France, too, is investing in nuclear power
"Some people say you just can't store waste underground" like it's an absolute ethical principle, added Fitzpatrick to IE. "But carbon storage is exactly that; storing waste underground. And CO2 is the same forever. It has no half-life." The advantages of using nuclear often go unspoken because it simply hasn't shared the same spotlight that renewables have in the last decade or two. But "with nuclear, you're taking a tech that we know works, and investing it to deploy rapidly at scale." And the U.K. is not alone in realizing this.

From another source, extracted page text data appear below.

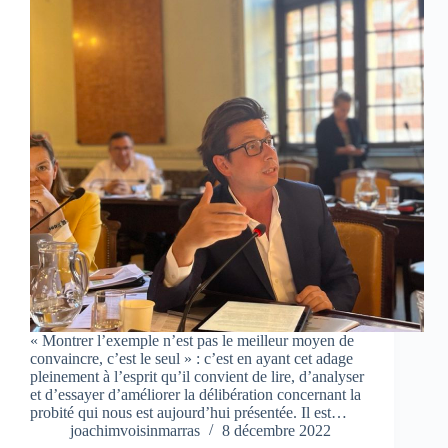
« Montrer l’exemple n’est pas le meilleur moyen de
convaincre, c’est le seul » : c’est en ayant cet adage
pleinement à l’esprit qu’il convient de lire, d’analyser
et d’essayer d’améliorer la délibération concernant la
probité qui nous est aujourd’hui présentée. Il est…
joachimvoisinmarras
8 décembre 2022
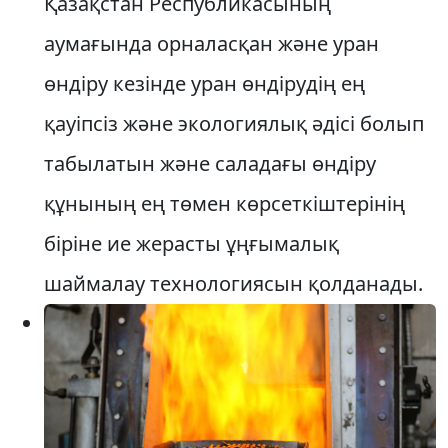
Қазақстан Республикасының
аумағында орналасқан және уран
өндіру кезінде уран өндірудің ең
қауіпсіз және экологиялық әдісі болып
табылатын және саладағы өндіру
құнының ең төмен көрсеткіштерінің
біріне ие жерасты ұңғымалық
шаймалау технологиясын қолданады.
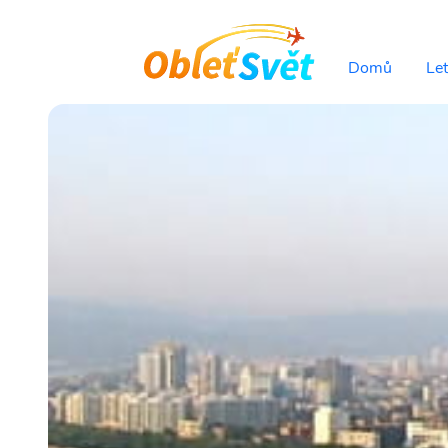
Domů
Le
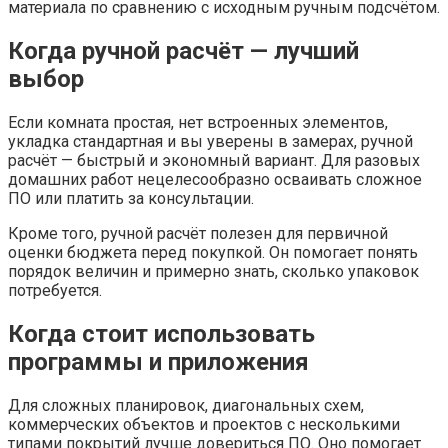
материала по сравнению с исходным ручным подсчётом.
Когда ручной расчёт — лучший
выбор
Если комната простая, нет встроенных элементов,
укладка стандартная и вы уверены в замерах, ручной
расчёт — быстрый и экономный вариант. Для разовых
домашних работ нецелесообразно осваивать сложное
ПО или платить за консультации.
Кроме того, ручной расчёт полезен для первичной
оценки бюджета перед покупкой. Он помогает понять
порядок величин и примерно знать, сколько упаковок
потребуется.
Когда стоит использовать
программы и приложения
Для сложных планировок, диагональных схем,
коммерческих объектов и проектов с несколькими
типами покрытий лучше довериться ПО. Оно помогает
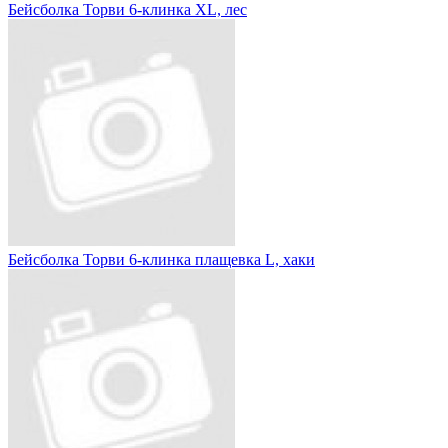
Бейсболка Торви 6-клинка XL, лес
Бейсболка Торви 6-клинка плащевка L, хаки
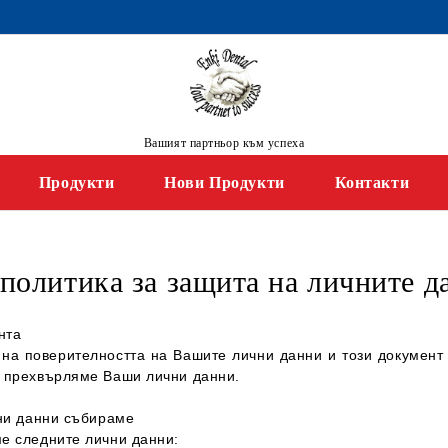
Вашият партньор към успеха
Продукти
Нови Продукти
Контакти
олитика за защита на личните д
нта
на поверителността на Вашите лични данни и този документ 
 прехвърляме Ваши лични данни.
чни данни събираме
е следните лични данни:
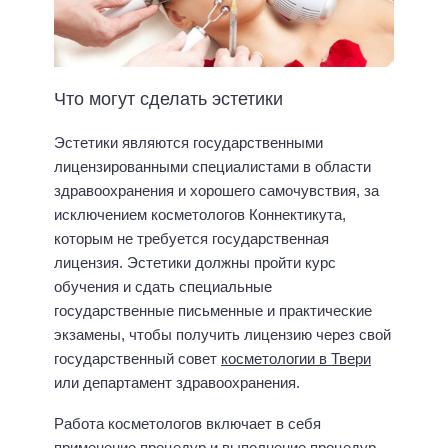
Что могут сделать эстетики
Эстетики являются государственными
лицензированными специалистами в области
здравоохранения и хорошего самочувствия, за
исключением косметологов Коннектикута,
которым не требуется государственная
лицензия. Эстетики должны пройти курс
обучения и сдать специальные
государственные письменные и практические
экзамены, чтобы получить лицензию через свой
государственный совет
косметологии в Твери
или департамент здравоохранения.
Работа косметологов включает в себя
применение процедур и выполнение процедур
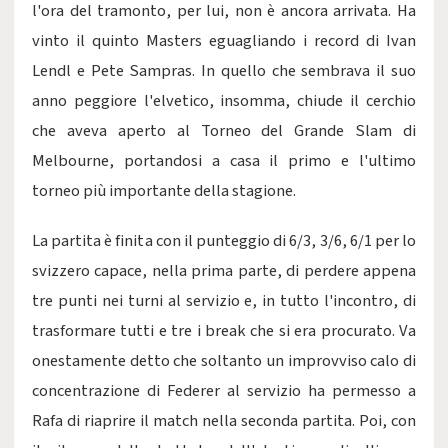
l'ora del tramonto, per lui, non è ancora arrivata. Ha
vinto il quinto Masters eguagliando i record di Ivan
Lendl e Pete Sampras. In quello che sembrava il suo
anno peggiore l'elvetico, insomma, chiude il cerchio
che aveva aperto al Torneo del Grande Slam di
Melbourne, portandosi a casa il primo e l'ultimo
torneo più importante della stagione.
La partita è finita con il punteggio di 6/3, 3/6, 6/1 per lo
svizzero capace, nella prima parte, di perdere appena
tre punti nei turni al servizio e, in tutto l'incontro, di
trasformare tutti e tre i break che si era procurato. Va
onestamente detto che soltanto un improvviso calo di
concentrazione di Federer al servizio ha permesso a
Rafa di riaprire il match nella seconda partita. Poi, con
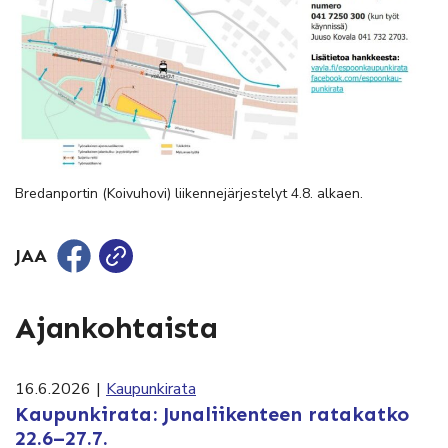
Bredanportin (Koivuhovi) liikennejärjestelyt 4.8. alkaen.
JAA
Ajankohtaista
16.6.2026
|
Kaupunkirata
Kaupunkirata: Junaliikenteen ratakatko
22.6–27.7.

On Tuesday, President Macron announced that France will build new nuclear reactors, specifically to meet global warming targets and keep energy prices under control, according to a Reuters report. This fits Fitzpatrick's rationale for emphasizing nuclear in national grids throughout the world. "If you're serious about making decarbonization commitments, you have to be investing in nuclear. We need a low-carbon baseload, and I think more governments are going to come to that conclusion, and I think that's going to drive a global nuclear renaissance." Right now, solar and wind power have already reached a serious limit, and it's one that was there all along: when the sun goes down, and the wind calms, there's not enough stored energy to keep an energy grid going. "Right at the moment the way we cover the intermittency gap is by using fossil fuels," said Fitzpatrick. But nuclear can fill these gaps, maintain energy levels, and it's just getting started. "Nuclear should not just be about technologies we have today, but also about the technologies we want to build in 30, 40, or 50 years."